DATA PROVIDED ->
'''
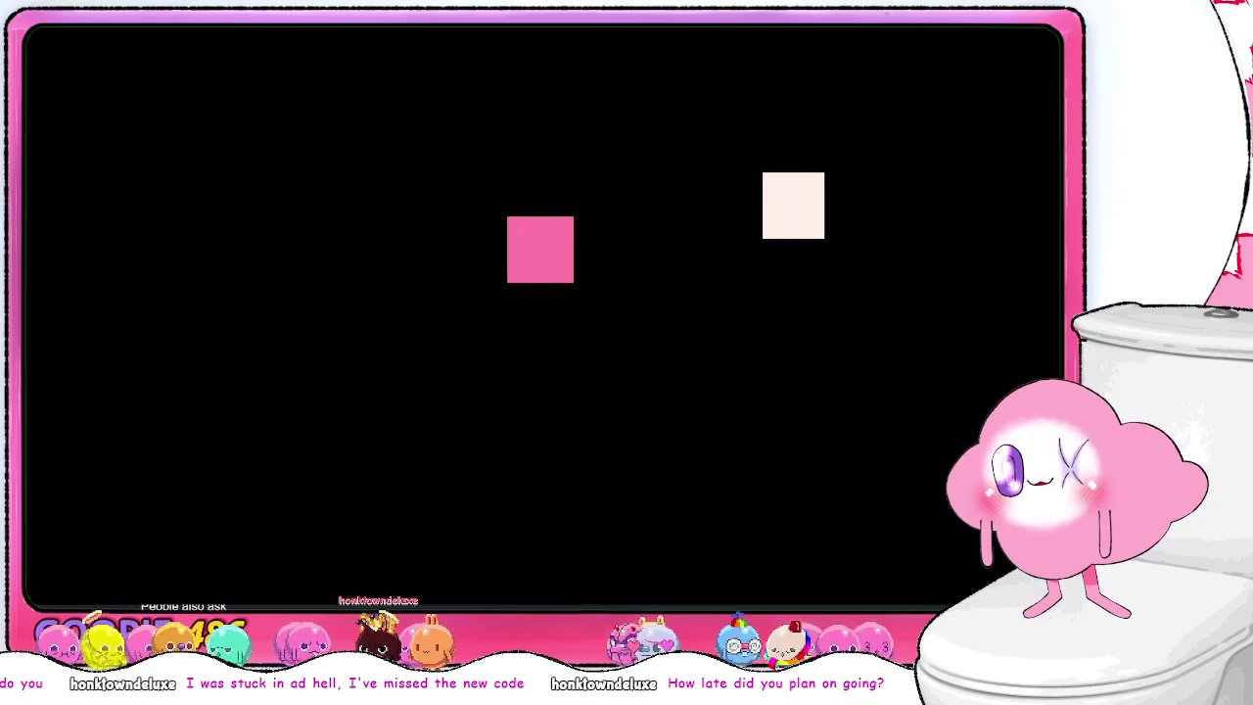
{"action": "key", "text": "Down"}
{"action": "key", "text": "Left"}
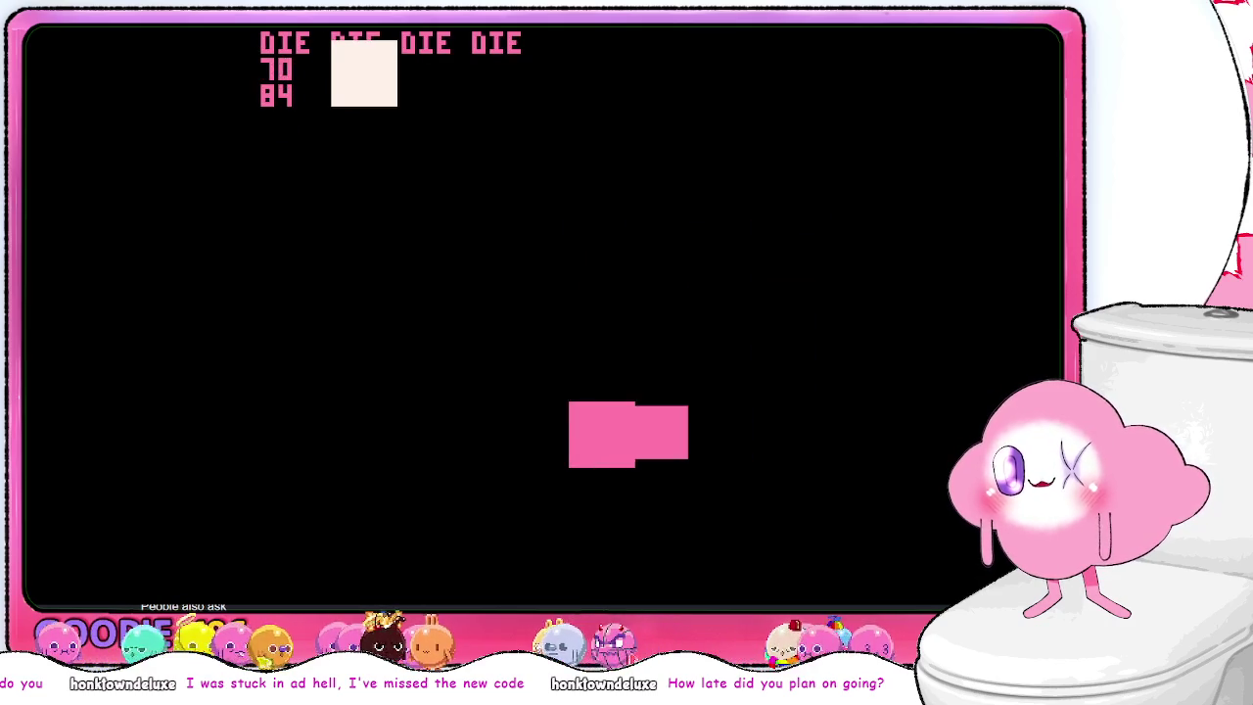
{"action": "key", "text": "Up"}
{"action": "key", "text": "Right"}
'''
Copy each line above exactly, with no images.

{"action": "key", "text": "Down"}
{"action": "key", "text": "Left"}
{"action": "key", "text": "Up"}
{"action": "key", "text": "Right"}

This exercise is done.